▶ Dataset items
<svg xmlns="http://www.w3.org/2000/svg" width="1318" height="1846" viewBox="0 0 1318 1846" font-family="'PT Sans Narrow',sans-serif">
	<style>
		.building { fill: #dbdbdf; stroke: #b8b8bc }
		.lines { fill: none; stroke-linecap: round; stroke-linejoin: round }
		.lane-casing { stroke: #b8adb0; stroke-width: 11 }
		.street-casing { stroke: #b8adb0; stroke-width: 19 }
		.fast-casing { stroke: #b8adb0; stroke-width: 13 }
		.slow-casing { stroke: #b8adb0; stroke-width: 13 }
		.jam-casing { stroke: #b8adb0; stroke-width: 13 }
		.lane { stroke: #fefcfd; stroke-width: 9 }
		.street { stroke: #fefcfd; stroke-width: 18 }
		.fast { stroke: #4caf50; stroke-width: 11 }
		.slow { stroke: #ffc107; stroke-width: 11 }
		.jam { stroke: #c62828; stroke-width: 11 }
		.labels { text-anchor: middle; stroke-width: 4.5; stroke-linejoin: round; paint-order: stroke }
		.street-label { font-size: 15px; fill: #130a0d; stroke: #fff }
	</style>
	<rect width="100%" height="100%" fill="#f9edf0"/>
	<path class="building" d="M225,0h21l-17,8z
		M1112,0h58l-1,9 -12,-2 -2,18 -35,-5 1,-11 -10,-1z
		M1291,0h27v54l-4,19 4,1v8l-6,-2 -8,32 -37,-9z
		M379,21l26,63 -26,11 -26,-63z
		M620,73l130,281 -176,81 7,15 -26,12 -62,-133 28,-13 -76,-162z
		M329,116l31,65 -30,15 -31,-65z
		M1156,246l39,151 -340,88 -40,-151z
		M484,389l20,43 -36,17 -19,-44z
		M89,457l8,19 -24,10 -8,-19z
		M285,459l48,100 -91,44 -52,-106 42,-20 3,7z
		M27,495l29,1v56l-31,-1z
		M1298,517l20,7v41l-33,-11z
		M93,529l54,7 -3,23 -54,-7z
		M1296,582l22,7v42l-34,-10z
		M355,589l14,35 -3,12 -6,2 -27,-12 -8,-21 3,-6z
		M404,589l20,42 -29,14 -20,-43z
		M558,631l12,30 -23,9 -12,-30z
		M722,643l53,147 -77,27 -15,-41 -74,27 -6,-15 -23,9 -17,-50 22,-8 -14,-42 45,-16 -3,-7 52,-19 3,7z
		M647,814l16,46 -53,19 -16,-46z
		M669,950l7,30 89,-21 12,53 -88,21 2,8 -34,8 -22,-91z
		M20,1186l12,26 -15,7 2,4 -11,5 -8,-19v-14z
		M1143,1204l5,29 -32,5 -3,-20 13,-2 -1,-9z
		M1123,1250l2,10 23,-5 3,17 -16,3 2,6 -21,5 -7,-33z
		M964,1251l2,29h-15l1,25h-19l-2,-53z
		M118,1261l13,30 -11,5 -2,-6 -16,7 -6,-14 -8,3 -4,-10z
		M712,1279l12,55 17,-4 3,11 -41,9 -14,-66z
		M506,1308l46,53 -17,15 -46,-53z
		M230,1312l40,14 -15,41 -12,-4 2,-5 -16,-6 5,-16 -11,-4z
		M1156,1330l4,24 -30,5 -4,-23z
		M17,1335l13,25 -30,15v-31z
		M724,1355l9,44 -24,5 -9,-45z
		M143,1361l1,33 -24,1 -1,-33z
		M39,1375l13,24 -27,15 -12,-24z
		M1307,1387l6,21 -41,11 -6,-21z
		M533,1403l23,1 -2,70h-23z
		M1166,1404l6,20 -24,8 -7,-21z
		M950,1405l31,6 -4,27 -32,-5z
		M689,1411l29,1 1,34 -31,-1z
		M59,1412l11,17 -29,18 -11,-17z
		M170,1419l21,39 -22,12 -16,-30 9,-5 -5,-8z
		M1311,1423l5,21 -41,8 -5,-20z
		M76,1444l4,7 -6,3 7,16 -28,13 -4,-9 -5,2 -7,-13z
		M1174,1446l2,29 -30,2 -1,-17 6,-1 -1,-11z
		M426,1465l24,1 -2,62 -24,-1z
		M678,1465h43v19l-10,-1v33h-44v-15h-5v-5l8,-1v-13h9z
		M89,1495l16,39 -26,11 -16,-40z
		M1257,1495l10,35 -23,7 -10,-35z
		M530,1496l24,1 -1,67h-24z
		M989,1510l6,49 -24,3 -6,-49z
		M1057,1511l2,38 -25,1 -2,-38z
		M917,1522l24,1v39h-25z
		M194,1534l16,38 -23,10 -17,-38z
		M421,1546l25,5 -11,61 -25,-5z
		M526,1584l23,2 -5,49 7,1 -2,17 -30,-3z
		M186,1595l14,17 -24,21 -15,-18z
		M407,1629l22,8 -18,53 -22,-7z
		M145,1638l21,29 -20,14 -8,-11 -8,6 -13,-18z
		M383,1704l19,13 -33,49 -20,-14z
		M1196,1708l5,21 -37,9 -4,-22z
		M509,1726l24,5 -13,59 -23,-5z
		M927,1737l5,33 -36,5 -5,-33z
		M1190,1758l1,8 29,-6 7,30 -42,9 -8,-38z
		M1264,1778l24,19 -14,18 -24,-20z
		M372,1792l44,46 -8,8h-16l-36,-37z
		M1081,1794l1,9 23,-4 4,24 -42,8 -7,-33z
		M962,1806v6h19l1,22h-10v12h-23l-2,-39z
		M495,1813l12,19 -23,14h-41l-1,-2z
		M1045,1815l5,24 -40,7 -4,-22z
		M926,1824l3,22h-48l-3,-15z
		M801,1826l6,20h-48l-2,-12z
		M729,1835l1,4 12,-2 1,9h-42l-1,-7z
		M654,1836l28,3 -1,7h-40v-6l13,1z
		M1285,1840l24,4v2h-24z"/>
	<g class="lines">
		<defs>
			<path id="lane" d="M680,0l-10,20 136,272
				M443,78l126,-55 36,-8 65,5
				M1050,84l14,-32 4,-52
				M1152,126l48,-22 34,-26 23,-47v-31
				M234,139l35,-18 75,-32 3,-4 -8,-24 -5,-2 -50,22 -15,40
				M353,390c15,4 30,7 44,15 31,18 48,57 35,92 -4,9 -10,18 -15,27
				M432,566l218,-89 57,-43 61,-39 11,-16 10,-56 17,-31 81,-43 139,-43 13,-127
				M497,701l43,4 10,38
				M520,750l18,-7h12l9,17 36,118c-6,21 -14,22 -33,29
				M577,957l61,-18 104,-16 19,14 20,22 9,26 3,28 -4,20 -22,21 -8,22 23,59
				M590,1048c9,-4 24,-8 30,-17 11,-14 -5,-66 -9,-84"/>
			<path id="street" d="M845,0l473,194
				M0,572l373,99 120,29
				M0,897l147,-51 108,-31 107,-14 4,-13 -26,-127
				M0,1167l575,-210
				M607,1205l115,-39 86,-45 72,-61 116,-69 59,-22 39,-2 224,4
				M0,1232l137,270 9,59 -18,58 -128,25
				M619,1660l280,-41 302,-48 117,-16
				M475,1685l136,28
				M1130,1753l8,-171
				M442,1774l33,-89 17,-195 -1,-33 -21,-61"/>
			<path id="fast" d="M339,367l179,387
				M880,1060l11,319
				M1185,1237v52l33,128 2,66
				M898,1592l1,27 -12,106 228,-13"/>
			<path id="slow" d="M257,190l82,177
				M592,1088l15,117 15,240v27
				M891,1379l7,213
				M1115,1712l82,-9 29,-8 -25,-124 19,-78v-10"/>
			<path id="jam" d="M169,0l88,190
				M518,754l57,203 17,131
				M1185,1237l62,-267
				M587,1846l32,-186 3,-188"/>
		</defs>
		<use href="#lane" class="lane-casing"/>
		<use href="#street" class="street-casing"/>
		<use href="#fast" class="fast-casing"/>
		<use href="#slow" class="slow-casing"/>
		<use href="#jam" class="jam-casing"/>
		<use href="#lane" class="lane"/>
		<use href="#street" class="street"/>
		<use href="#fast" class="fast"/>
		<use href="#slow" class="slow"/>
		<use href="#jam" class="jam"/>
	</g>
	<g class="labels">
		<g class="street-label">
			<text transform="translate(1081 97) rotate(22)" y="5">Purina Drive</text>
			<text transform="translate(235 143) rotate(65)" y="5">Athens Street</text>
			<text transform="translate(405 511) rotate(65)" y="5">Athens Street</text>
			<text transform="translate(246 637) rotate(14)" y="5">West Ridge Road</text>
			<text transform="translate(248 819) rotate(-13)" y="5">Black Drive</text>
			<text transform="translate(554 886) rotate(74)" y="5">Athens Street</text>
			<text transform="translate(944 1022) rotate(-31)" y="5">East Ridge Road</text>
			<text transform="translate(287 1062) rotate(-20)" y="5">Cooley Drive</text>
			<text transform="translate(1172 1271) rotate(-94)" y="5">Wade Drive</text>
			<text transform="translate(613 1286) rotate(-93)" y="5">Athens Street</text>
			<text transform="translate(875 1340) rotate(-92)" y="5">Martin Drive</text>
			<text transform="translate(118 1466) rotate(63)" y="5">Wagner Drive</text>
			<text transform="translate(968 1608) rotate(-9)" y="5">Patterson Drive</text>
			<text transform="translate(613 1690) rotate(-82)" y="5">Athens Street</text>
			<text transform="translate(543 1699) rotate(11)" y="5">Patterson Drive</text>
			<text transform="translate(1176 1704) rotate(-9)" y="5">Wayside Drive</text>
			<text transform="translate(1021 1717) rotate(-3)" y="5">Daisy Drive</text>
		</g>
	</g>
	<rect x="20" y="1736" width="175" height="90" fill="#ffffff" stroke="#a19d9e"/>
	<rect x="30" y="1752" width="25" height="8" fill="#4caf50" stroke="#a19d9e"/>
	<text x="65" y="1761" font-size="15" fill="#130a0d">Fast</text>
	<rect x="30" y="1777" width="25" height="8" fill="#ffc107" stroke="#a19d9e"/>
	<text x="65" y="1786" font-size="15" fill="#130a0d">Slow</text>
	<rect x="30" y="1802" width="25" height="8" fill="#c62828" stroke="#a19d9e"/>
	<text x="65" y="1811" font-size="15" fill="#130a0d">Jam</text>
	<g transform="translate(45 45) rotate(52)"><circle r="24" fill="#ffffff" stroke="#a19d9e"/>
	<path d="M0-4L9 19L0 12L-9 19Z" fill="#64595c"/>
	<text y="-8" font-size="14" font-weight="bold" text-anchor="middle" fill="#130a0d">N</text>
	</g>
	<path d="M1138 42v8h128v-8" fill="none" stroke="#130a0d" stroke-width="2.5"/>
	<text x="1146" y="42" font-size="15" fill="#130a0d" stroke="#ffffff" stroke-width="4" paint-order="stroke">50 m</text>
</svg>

▶ REQUIREMENT
Search the entries above for the word "lines" and copy each line where it appears.

▶ RESULT FOR THIS EXERCISE
		.lines { fill: none; stroke-linecap: round; stroke-linejoin: round }
	<g class="lines">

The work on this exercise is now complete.